# [WRITTEN EXERCISE]
Count the lines in the listing below that contain the string "collection", and reply with the number alone.

[start PROVIDED MATERIAL]

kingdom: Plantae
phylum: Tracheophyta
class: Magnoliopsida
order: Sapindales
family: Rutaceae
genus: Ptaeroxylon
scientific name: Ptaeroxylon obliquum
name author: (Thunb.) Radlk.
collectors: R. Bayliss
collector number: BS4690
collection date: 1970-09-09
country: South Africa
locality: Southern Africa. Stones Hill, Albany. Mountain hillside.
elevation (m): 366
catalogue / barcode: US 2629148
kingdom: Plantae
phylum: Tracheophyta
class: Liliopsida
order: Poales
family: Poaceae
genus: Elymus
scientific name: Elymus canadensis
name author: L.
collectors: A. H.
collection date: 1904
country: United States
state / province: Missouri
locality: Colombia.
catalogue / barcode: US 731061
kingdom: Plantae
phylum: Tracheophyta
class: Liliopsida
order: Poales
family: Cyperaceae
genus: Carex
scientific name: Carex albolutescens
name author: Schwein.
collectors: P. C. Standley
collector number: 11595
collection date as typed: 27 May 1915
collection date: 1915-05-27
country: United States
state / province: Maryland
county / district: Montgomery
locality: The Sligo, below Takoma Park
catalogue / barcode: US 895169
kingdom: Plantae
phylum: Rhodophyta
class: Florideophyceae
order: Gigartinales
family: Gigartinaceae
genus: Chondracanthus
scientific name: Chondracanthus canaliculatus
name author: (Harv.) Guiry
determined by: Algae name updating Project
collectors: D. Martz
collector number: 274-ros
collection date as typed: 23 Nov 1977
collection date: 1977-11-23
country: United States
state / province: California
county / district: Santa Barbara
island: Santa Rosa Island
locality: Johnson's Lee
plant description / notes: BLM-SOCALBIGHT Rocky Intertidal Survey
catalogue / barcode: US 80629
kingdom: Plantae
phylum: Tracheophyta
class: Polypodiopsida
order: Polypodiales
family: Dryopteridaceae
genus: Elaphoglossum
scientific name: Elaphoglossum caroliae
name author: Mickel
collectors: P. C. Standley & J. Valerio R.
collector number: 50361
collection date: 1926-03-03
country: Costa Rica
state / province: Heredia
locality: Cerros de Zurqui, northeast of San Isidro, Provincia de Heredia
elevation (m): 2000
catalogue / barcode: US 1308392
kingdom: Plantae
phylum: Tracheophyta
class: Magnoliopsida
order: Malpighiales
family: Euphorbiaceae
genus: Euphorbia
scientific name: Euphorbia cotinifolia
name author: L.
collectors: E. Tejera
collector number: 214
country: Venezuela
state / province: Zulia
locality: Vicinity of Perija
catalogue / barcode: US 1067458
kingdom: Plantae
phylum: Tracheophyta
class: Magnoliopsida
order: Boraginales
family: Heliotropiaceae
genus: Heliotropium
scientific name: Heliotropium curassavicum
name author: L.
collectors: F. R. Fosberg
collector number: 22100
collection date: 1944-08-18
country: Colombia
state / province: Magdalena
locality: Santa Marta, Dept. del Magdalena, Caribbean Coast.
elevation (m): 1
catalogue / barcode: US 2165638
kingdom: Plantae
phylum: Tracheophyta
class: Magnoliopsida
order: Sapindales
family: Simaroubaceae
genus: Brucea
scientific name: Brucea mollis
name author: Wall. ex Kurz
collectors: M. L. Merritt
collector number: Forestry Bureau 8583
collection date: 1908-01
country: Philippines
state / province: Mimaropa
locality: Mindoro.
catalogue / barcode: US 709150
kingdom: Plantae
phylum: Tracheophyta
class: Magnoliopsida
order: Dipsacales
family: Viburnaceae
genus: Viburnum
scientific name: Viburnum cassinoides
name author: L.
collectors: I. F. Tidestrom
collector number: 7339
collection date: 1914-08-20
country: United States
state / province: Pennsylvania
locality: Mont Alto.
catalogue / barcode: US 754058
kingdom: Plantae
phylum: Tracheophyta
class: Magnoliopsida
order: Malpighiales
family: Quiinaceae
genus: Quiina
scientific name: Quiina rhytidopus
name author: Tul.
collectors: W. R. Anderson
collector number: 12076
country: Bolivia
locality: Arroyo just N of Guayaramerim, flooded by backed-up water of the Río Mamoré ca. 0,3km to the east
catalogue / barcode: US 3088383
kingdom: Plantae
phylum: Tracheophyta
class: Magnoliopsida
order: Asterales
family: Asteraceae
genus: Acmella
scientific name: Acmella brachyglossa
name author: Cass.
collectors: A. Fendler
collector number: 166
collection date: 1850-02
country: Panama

[end PROVIDED MATERIAL]

# [REPLY TO THE TASK]
11